Après l’avoir contemplé un moment, j’ai pris conscience à quel point ces rencontres peuvent provoquer quelque chose de spécial, car le sentiment qui teintait l’ensemble de ma mer intérieure en était un d’immense liberté et de relâchement.
Je remarquais à quel point il semble que mes limites personnelles habituelles disparaisses pour transformer la petite marre en tous les océans.
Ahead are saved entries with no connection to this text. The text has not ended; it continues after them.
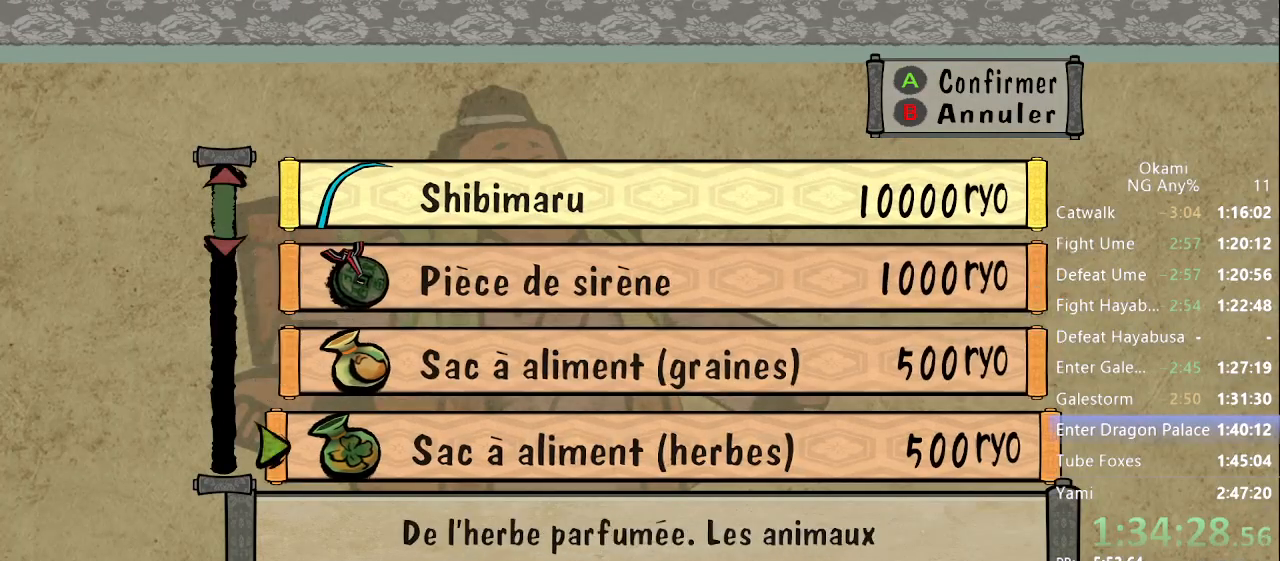
{"dt_ms": 500, "buttons": [], "left_stick": "down", "right_stick": "center", "events": []}
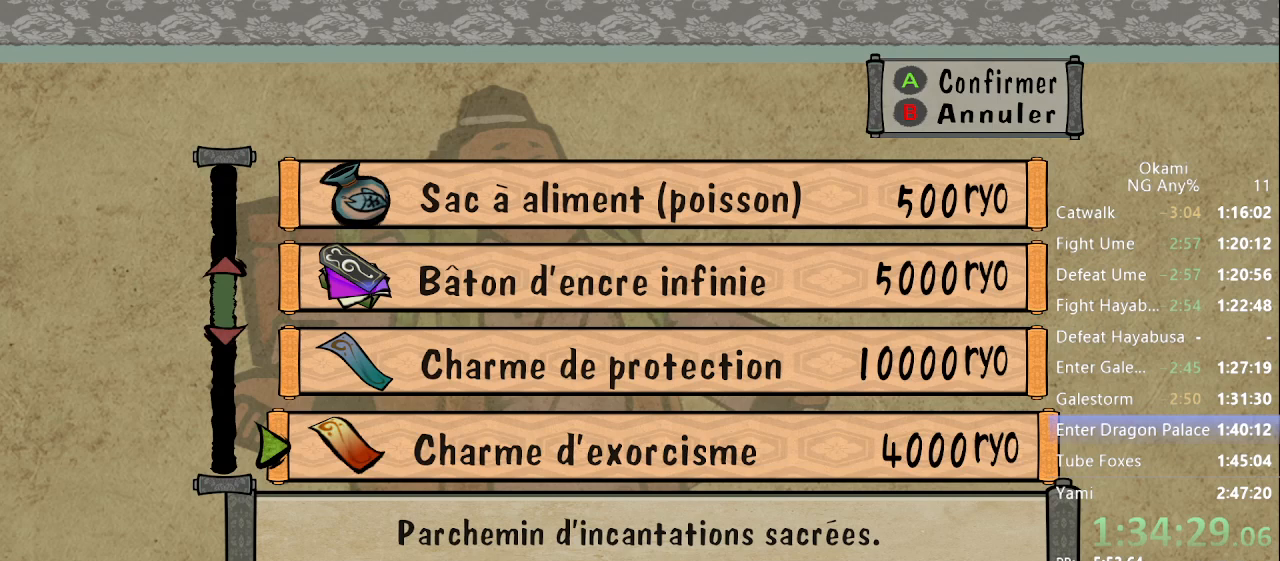
{"dt_ms": 500, "buttons": [], "left_stick": "down", "right_stick": "center", "events": [[33, "left_stick", "center"], [400, "left_stick", "down"]]}
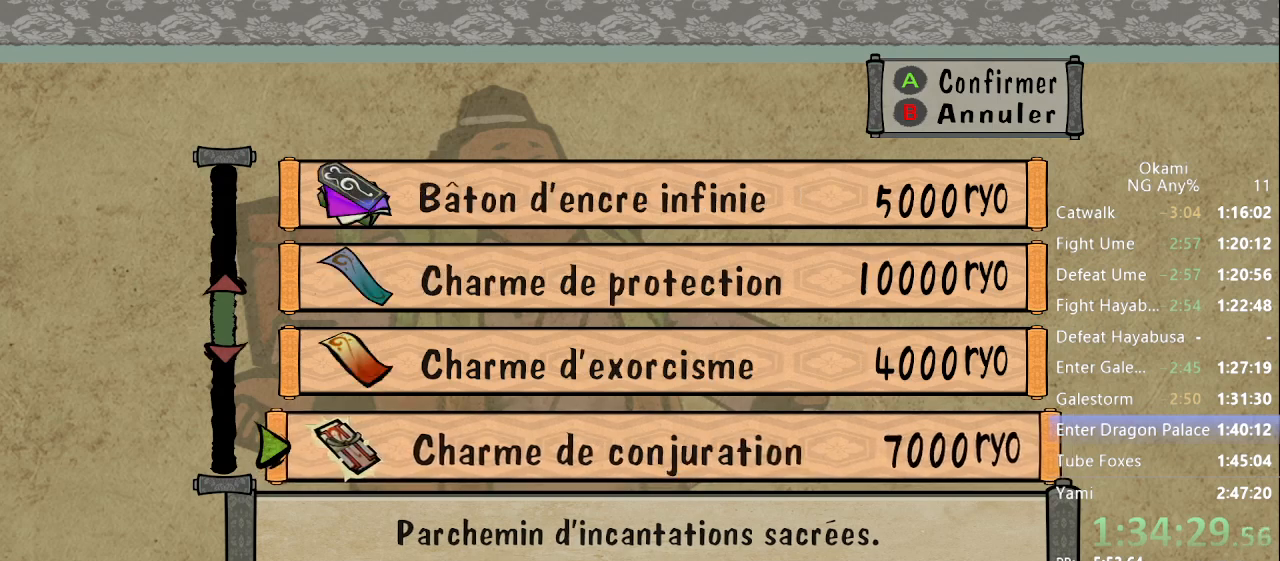
{"dt_ms": 500, "buttons": [], "left_stick": "center", "right_stick": "center", "events": [[300, "left_stick", "center"]]}
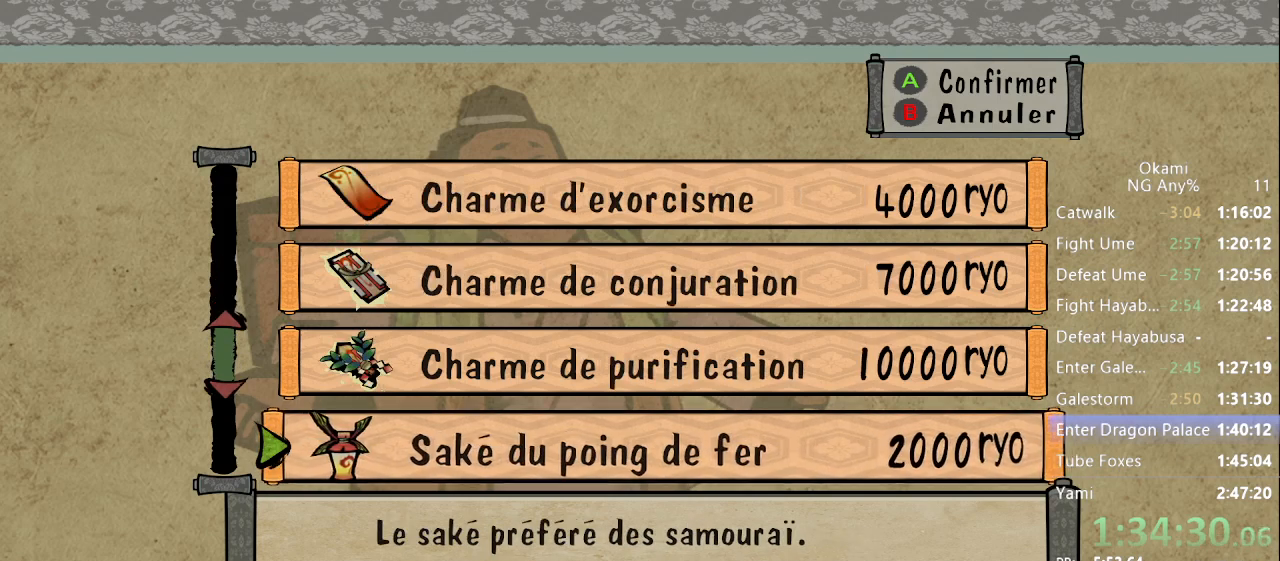
{"dt_ms": 500, "buttons": [], "left_stick": "up", "right_stick": "center", "events": [[167, "left_stick", "up"], [300, "left_stick", "center"], [333, "A", "down"], [400, "A", "up"], [500, "left_stick", "up"]]}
Dans le flux des interactions possibles, ce lien étroit avec une autre créature de la nature, cette canalisation de l’attention est création et destruction tout à la fois; elle laisse derrière elle, à la surface, la multitude pour ce concentrer sur une oeuvre, en cela elle nous libère d’une multitude d’attache et rend caduc les frontières, et de l’autre côté, ce lien unique, cet échange, laisse circuler en lui une infinité d’élément et semble être la mère de toute les créations.
Je constate donc quelque chose de bien amusant, car dans cette rencontre intime avec l’autre, au lieu d’y trouver un autre individu, un étranger, j’y découvre, en quelque sorte, le tout, et le sentiment qui en découle est celui de la plus vive impression d’être en connexion intime avec moi même, de me connaitre mieux que jamais, comme si je pouvais enfin voir en moi ce mouvement créateur qui génère et fait être tout.
Je vie alors pleinement le sentiment décontracté de l’être qui peut!
Cher Jean, ces rencontres intimes que tu nous incites à faire me donne l’élan de créer!
Ah, cher Simon, rappelle-toi le long et passionnant travail que nous avons fait, toi et moi, pour en arriver là.
Je m’en rappellerai toujours.
Merci, cher ami, de ce courriel magnifique.